About this task → In the entries below, work out how many lines include "statistic", and write only that number.

---- Supplied information

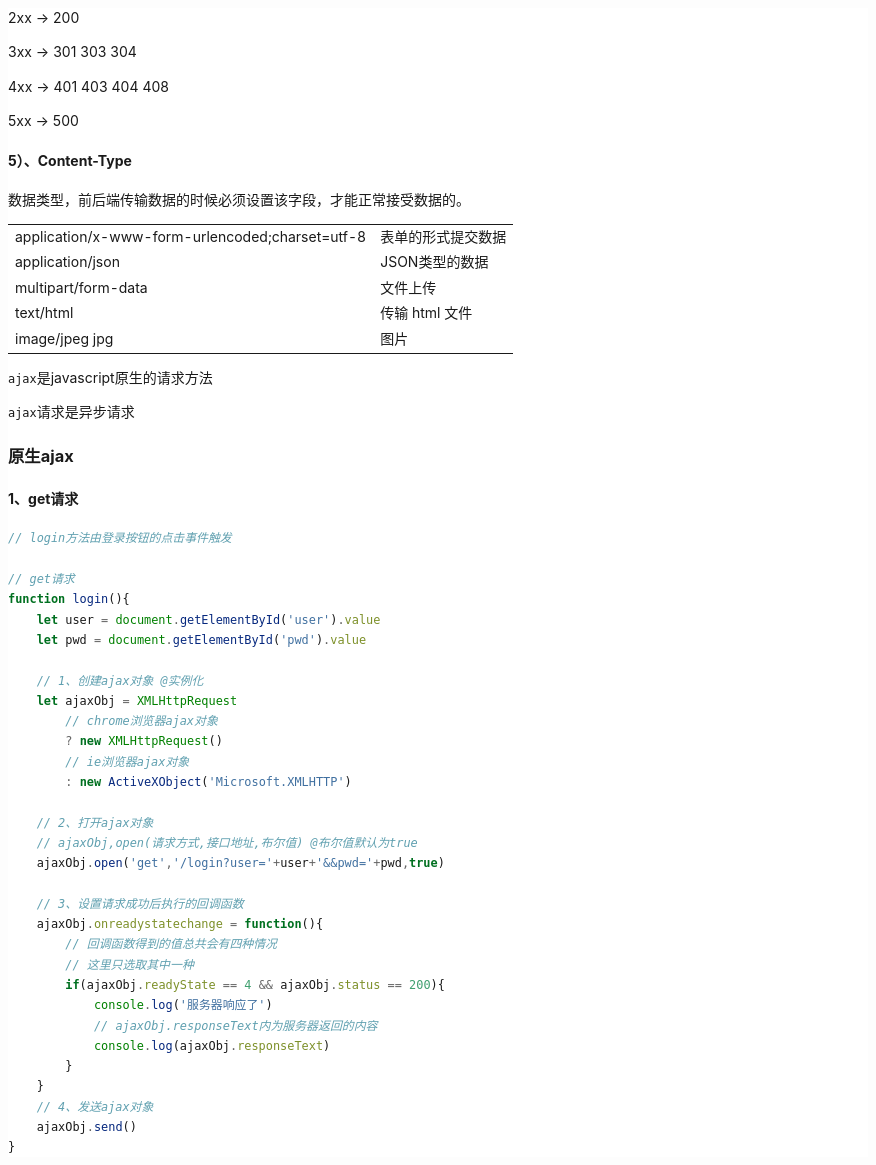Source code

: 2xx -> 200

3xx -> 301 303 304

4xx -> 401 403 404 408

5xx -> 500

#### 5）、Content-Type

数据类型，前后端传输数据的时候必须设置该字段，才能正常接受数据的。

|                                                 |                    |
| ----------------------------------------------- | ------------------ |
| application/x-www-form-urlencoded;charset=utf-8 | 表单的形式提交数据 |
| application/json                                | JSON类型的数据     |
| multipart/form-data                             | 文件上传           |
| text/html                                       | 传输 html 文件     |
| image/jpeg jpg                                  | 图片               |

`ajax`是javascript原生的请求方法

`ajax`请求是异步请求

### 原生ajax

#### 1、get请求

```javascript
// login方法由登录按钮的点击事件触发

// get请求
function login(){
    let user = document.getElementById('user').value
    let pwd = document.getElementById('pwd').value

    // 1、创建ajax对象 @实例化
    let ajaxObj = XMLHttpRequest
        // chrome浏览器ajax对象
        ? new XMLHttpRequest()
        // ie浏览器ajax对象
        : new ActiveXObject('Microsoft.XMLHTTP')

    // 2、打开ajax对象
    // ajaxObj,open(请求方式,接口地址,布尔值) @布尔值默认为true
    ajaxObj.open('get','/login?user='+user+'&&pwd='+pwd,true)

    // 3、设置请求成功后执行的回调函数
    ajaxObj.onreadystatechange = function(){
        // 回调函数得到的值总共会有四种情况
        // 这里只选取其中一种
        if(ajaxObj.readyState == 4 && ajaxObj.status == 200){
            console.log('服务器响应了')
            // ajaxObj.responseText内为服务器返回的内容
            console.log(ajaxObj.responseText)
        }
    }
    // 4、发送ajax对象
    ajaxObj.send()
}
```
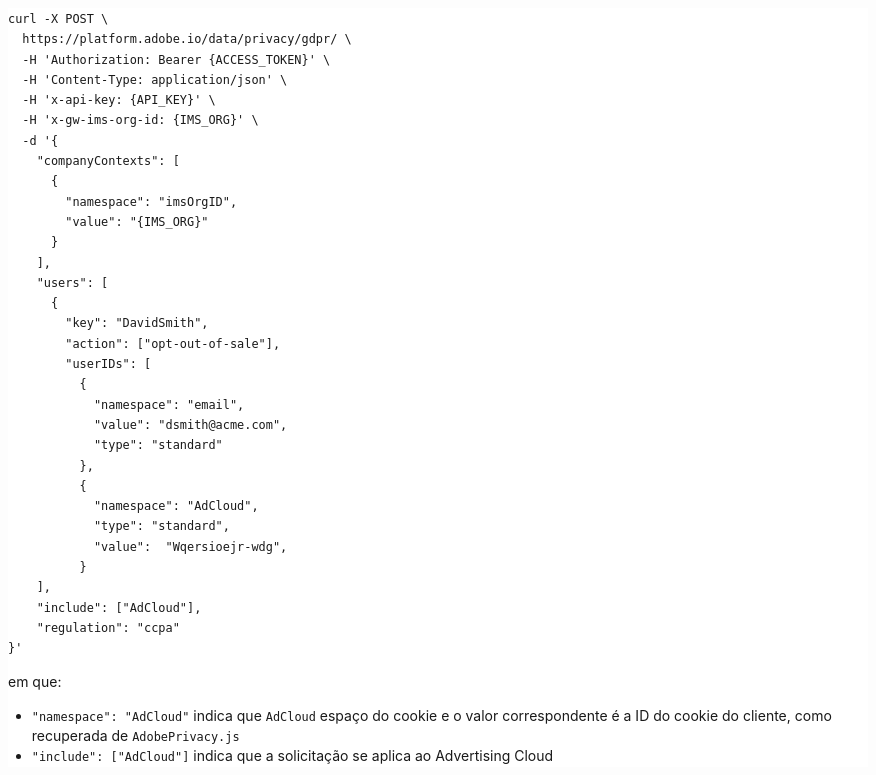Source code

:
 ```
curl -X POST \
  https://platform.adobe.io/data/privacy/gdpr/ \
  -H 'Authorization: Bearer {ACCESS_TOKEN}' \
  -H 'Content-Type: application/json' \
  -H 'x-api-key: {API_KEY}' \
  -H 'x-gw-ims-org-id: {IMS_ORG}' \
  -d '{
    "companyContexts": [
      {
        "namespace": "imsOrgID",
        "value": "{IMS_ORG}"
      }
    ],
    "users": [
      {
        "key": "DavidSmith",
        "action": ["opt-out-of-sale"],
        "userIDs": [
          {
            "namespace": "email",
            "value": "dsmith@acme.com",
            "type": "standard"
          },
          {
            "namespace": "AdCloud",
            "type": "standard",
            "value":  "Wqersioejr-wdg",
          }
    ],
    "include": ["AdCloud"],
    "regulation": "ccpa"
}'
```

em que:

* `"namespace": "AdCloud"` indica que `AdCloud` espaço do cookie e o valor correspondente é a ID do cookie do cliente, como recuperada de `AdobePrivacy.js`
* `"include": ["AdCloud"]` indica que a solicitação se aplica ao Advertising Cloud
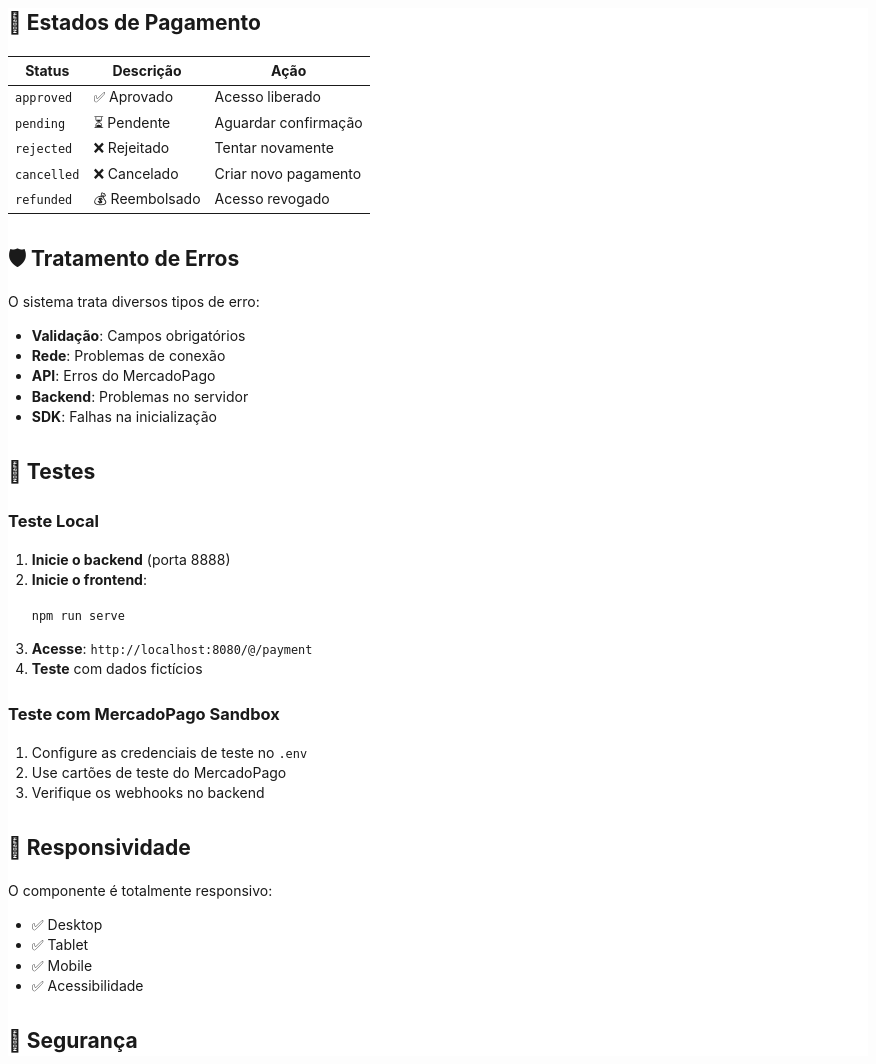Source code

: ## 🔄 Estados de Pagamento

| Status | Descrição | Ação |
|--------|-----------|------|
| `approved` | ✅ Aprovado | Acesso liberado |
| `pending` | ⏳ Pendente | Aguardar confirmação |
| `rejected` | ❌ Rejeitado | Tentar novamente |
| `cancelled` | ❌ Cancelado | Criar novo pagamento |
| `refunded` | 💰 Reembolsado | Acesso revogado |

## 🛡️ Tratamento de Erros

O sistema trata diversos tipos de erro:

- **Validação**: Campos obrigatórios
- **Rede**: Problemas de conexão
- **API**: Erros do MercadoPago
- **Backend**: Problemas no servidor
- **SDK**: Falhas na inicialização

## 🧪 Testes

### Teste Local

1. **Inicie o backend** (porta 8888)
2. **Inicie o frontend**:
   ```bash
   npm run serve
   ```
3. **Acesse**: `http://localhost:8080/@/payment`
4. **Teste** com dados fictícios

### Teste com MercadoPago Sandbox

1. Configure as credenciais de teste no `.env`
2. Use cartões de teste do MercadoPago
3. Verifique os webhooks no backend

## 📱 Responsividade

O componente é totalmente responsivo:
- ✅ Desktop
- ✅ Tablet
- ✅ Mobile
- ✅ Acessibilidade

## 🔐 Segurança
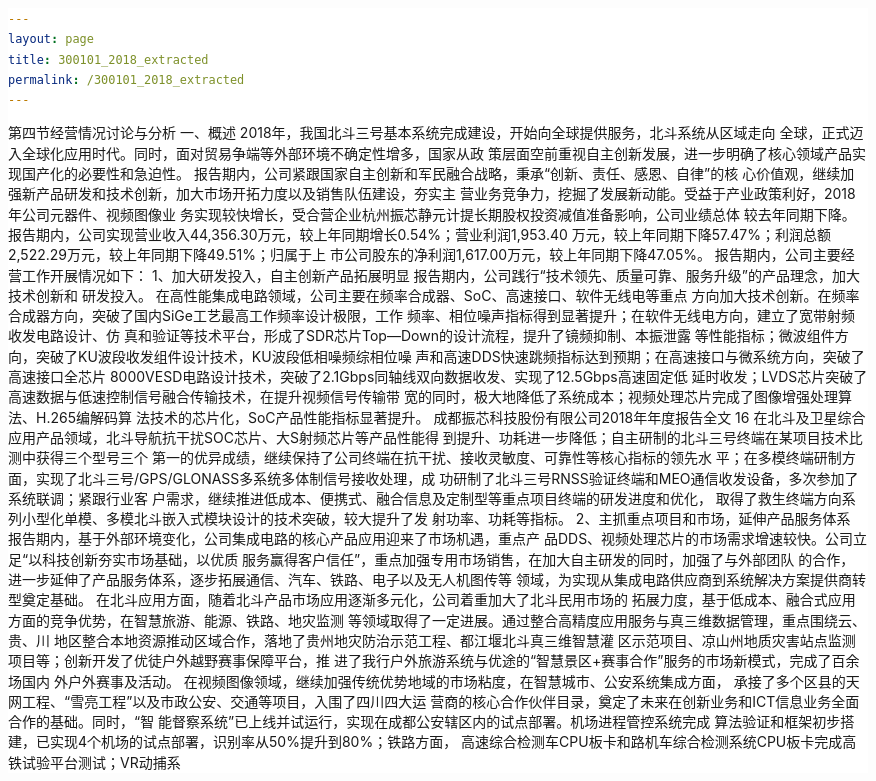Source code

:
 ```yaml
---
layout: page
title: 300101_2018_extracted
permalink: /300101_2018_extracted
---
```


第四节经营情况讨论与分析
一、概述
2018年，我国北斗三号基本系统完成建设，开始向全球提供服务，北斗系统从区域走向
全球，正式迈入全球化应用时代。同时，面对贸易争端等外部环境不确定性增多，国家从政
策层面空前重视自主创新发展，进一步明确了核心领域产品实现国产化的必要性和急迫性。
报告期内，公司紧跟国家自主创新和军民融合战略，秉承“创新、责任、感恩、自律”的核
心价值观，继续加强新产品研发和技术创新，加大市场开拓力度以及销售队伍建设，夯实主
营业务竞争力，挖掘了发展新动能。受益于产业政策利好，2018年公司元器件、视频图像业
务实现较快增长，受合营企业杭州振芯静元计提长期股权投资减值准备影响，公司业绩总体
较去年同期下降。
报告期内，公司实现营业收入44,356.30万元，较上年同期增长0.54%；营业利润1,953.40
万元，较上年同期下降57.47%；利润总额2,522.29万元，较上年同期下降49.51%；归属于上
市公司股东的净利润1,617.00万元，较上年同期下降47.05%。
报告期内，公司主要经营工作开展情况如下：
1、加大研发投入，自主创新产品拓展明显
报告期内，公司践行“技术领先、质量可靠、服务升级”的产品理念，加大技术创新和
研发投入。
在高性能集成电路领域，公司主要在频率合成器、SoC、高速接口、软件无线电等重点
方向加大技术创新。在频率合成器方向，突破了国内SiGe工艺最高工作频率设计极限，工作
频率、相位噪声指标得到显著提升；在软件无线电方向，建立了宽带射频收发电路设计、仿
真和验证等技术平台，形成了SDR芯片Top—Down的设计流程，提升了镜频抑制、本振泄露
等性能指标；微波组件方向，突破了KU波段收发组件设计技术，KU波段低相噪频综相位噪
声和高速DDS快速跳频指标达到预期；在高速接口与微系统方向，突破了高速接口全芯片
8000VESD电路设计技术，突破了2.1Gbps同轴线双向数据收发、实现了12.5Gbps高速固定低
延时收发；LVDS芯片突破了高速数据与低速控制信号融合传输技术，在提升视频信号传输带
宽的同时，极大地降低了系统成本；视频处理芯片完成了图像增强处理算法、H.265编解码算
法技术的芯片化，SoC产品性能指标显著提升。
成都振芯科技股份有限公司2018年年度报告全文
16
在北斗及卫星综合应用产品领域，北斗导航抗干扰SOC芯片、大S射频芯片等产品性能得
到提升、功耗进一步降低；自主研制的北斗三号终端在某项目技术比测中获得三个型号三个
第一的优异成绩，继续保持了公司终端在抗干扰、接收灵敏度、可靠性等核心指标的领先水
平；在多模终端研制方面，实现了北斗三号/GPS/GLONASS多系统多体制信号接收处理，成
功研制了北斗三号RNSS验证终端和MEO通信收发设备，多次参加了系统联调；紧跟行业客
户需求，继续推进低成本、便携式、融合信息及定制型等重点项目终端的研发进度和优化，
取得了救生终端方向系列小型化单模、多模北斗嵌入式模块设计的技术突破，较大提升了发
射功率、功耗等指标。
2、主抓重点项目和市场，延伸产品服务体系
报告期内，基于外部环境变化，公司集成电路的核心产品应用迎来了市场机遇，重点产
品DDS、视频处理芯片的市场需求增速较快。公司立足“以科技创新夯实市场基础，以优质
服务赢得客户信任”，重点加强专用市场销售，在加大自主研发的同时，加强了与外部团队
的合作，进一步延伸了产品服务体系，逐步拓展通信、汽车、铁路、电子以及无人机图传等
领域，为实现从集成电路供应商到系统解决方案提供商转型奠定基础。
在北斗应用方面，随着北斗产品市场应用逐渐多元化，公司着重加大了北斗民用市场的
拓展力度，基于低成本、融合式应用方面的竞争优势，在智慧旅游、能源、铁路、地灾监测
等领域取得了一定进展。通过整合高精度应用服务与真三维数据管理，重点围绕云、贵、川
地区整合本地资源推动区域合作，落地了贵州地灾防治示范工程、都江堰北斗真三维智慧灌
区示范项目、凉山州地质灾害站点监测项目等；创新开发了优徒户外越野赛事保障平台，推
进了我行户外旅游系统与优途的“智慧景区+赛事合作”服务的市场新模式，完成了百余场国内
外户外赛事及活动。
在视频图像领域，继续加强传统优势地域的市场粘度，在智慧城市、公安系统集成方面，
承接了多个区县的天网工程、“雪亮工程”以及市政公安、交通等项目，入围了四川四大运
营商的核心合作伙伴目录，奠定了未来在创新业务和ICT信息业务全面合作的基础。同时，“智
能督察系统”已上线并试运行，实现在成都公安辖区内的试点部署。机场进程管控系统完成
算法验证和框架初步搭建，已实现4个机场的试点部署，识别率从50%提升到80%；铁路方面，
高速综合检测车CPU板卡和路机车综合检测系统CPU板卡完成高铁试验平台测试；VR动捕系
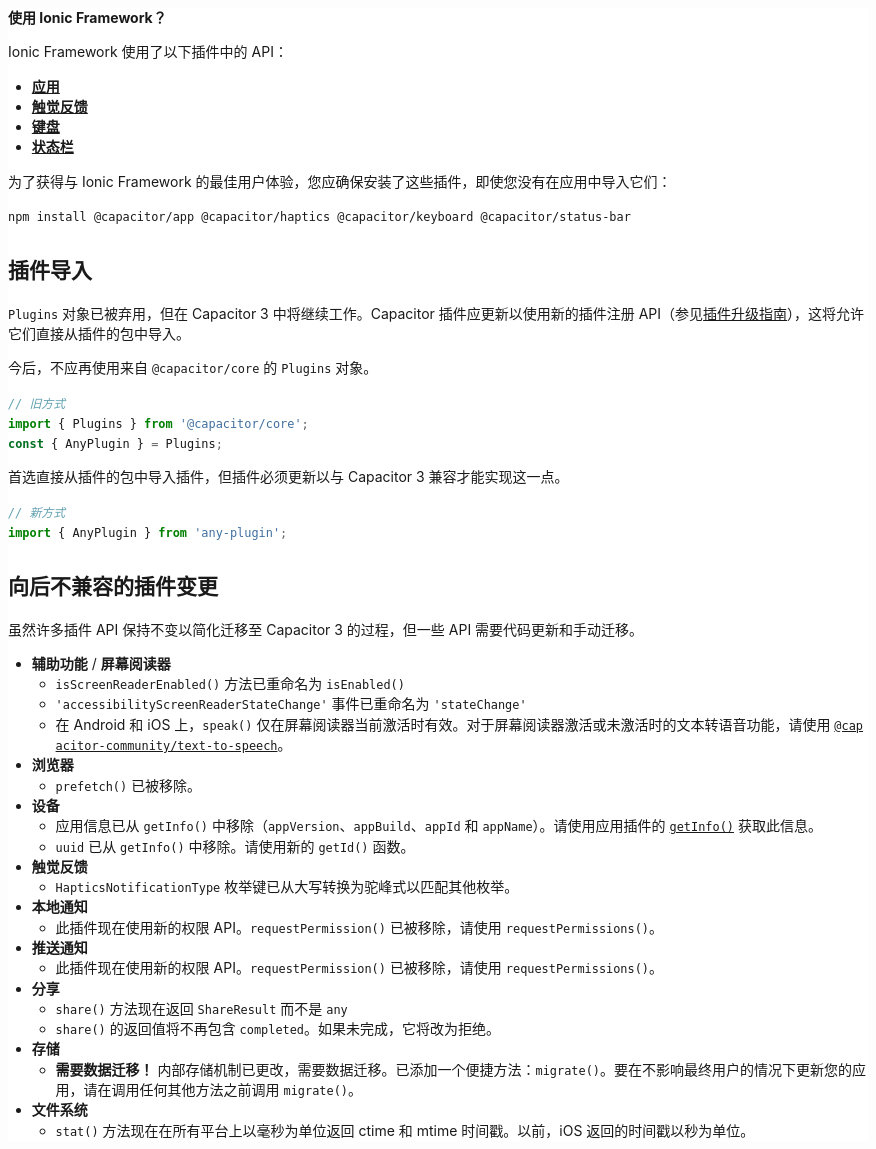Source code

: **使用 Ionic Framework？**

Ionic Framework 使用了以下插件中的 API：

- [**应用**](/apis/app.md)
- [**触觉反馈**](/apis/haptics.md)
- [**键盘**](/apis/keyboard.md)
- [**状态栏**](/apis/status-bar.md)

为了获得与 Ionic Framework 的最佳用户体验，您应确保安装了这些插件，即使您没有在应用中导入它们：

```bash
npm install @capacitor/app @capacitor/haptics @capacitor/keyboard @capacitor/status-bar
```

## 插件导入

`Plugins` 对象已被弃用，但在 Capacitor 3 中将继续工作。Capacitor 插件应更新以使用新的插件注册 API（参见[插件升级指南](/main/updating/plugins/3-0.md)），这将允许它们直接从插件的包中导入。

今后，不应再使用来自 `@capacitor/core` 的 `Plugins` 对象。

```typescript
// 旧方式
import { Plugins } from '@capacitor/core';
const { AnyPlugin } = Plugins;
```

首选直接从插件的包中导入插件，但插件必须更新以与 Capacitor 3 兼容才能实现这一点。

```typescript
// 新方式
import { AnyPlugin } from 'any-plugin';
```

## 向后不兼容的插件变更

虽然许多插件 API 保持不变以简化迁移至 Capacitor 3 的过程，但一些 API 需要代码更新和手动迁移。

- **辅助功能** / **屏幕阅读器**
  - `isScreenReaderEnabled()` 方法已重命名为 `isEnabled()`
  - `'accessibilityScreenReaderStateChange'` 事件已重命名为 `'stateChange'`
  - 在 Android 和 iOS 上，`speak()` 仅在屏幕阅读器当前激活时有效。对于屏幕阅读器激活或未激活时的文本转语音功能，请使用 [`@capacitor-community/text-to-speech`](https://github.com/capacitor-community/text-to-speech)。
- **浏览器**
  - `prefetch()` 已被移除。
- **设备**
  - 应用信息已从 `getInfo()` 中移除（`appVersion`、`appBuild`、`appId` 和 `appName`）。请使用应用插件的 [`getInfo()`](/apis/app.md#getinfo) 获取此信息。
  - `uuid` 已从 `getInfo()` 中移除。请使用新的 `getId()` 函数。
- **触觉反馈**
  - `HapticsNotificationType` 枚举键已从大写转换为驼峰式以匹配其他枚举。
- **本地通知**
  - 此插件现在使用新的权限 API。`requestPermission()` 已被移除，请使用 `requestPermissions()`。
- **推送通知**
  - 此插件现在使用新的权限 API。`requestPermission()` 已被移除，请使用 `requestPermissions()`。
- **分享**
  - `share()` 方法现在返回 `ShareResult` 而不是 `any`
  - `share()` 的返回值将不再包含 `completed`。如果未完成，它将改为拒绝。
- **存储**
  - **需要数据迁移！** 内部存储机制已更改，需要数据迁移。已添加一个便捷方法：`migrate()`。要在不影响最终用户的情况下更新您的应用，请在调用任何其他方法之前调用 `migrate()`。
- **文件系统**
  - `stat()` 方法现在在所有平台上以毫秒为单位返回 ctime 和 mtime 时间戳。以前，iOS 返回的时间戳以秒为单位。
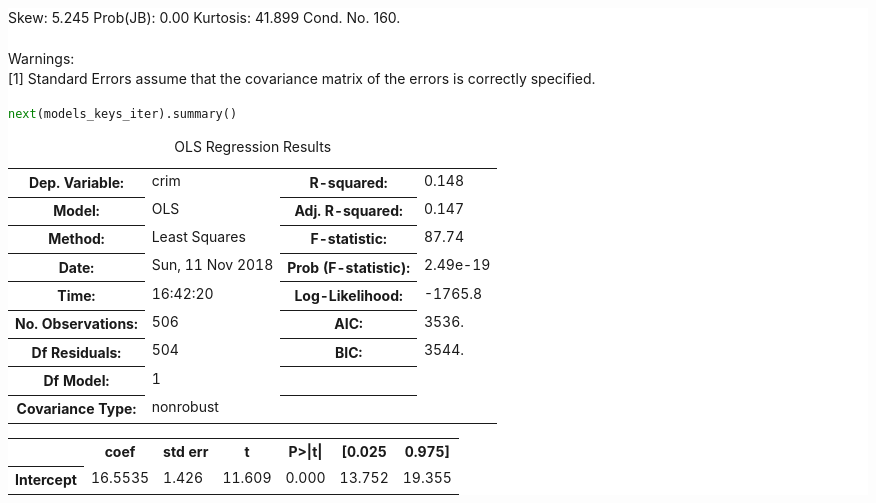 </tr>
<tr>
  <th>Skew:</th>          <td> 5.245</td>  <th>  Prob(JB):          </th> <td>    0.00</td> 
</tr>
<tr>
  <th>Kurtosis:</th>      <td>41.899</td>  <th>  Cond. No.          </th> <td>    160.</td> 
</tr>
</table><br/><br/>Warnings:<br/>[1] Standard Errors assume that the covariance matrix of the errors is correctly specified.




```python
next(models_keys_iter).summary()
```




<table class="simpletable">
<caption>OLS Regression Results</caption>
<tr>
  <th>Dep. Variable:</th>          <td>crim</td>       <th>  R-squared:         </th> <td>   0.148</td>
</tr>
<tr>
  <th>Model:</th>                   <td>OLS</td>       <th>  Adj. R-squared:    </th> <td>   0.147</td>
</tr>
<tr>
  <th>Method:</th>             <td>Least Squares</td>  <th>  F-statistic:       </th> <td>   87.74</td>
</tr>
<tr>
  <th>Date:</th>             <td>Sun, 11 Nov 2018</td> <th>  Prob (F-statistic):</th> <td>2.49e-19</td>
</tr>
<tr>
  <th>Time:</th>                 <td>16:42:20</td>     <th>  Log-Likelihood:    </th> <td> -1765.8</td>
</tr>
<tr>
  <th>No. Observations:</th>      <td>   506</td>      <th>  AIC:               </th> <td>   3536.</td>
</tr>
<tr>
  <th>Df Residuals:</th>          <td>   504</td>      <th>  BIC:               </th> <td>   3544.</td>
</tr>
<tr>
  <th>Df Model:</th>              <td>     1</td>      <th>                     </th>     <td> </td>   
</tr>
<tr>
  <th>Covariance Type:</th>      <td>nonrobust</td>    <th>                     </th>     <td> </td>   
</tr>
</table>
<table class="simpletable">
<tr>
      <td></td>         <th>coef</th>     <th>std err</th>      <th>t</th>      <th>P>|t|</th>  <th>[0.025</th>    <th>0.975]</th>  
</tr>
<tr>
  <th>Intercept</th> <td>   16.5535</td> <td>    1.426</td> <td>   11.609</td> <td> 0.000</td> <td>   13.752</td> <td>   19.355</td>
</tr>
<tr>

--------

Completed exercise → 2